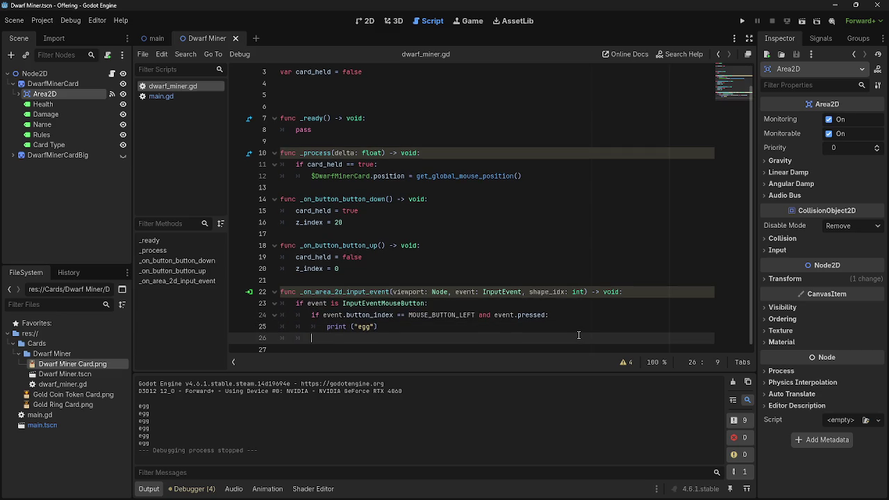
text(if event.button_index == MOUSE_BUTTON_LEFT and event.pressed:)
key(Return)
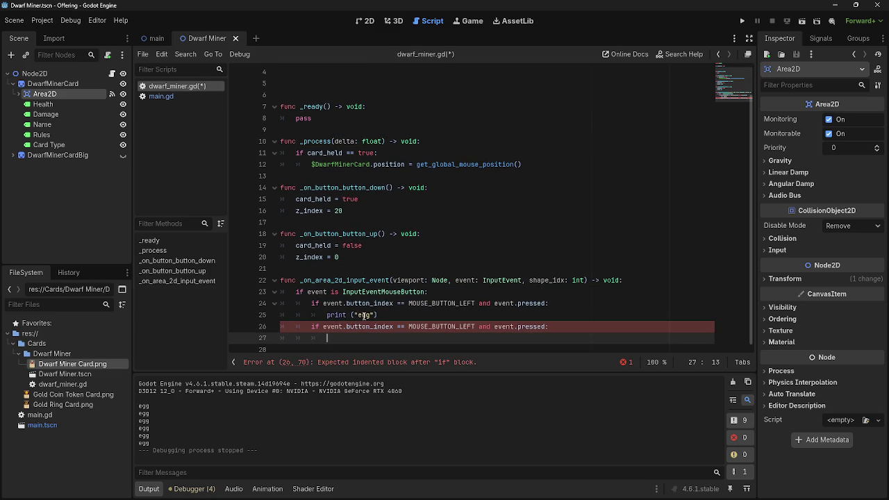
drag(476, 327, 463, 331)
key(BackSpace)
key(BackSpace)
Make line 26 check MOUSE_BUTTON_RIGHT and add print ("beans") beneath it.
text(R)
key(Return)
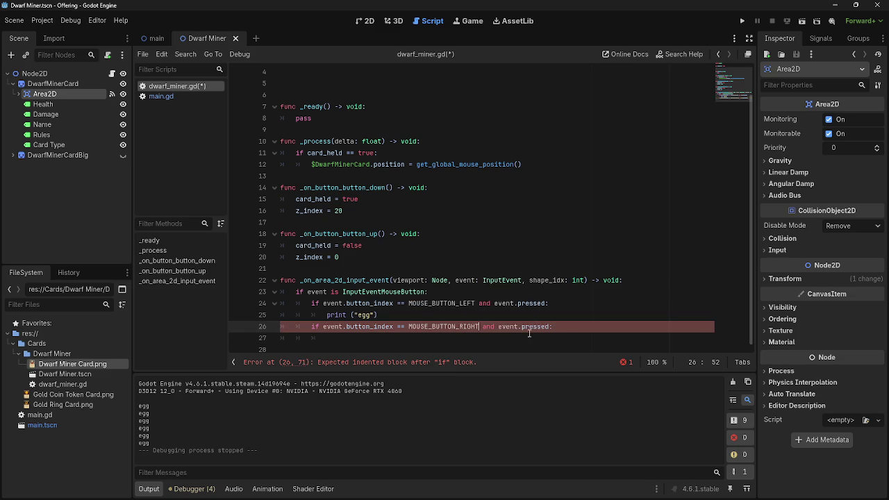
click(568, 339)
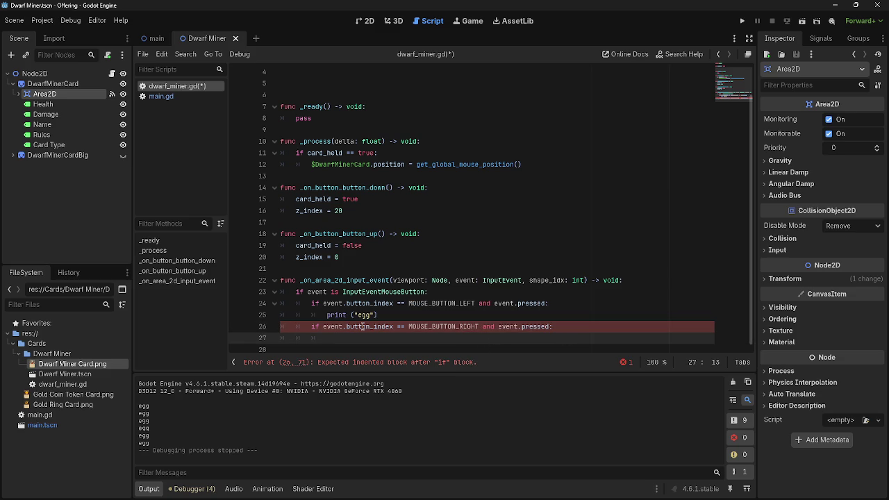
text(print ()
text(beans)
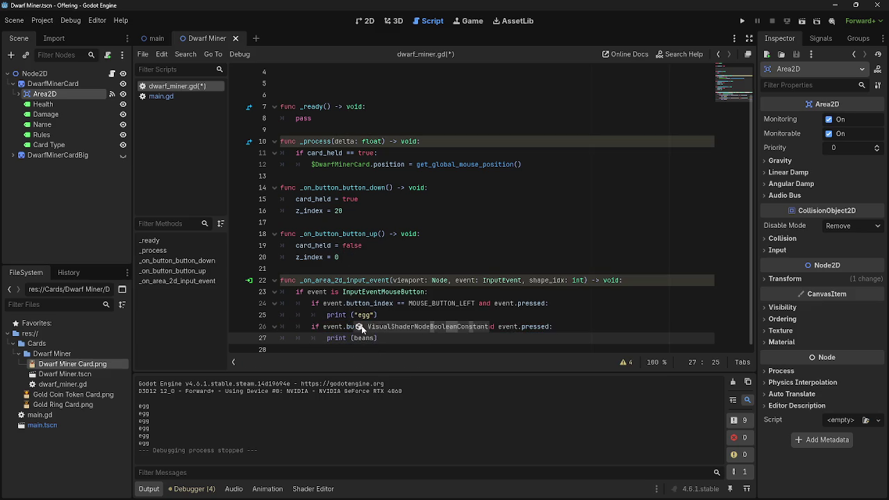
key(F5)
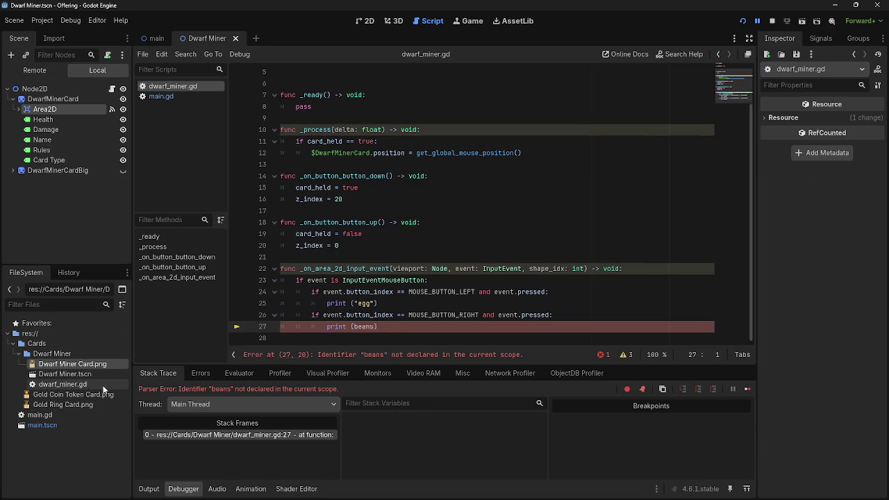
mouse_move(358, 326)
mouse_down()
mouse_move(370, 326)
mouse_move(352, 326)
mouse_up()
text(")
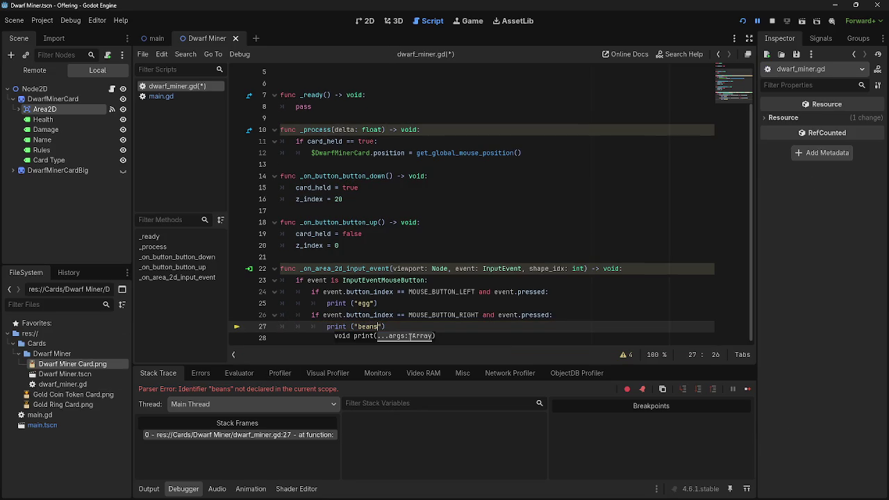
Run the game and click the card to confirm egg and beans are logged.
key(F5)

━━━━━━━━━━━━━━━━

In the data above, find each line that uses the string "beans". Copy it.

Make line 26 check MOUSE_BUTTON_RIGHT and add print ("beans") beneath it.
text(beans)
Run the game and click the card to confirm egg and beans are logged.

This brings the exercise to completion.